Extracted page text data:
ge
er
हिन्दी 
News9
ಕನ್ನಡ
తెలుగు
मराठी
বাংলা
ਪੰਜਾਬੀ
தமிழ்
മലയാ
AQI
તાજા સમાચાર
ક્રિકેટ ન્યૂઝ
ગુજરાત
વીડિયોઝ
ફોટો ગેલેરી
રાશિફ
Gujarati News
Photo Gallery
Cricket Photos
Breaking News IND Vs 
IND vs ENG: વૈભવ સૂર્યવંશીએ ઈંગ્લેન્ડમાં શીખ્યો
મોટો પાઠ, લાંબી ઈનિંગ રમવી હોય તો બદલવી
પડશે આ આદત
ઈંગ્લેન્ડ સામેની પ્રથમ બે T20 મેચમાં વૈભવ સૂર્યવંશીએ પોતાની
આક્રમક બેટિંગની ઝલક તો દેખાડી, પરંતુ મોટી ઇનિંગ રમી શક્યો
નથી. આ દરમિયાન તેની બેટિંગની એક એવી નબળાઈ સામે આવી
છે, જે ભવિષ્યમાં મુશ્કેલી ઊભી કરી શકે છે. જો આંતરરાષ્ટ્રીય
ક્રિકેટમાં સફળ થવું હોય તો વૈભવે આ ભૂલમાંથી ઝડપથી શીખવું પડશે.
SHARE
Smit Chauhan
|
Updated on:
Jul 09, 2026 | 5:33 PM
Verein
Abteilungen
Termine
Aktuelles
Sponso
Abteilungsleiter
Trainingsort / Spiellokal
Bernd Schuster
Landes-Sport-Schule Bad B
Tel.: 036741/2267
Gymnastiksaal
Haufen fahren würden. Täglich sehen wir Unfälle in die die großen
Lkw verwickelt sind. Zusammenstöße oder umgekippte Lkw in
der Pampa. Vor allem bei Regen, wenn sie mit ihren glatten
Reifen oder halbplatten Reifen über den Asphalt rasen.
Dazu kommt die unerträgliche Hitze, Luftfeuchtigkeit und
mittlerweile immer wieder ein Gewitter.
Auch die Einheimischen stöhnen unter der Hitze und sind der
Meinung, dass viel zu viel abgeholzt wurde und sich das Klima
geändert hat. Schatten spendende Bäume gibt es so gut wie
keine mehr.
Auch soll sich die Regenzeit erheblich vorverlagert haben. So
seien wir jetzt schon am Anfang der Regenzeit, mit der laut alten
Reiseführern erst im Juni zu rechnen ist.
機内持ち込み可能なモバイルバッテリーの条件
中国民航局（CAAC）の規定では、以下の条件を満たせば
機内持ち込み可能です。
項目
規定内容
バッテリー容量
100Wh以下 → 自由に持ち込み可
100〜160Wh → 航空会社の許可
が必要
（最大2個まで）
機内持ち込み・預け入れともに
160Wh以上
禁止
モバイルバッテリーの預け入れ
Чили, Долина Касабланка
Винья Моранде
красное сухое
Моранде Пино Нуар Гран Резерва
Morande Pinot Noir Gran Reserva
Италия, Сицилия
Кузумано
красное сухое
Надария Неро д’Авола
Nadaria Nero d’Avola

## DIRECTIVE:
With the line containing "中国民航局（CAAC）の規定では、以下の条件を満たせば" as the first and the final line of the records as the last, copy that span exactly and nothing more.

## PROBLEM SOLUTION:
中国民航局（CAAC）の規定では、以下の条件を満たせば
機内持ち込み可能です。
項目
規定内容
バッテリー容量
100Wh以下 → 自由に持ち込み可
100〜160Wh → 航空会社の許可
が必要
（最大2個まで）
機内持ち込み・預け入れともに
160Wh以上
禁止
モバイルバッテリーの預け入れ
Чили, Долина Касабланка
Винья Моранде
красное сухое
Моранде Пино Нуар Гран Резерва
Morande Pinot Noir Gran Reserva
Италия, Сицилия
Кузумано
красное сухое
Надария Неро д’Авола
Nadaria Nero d’Avola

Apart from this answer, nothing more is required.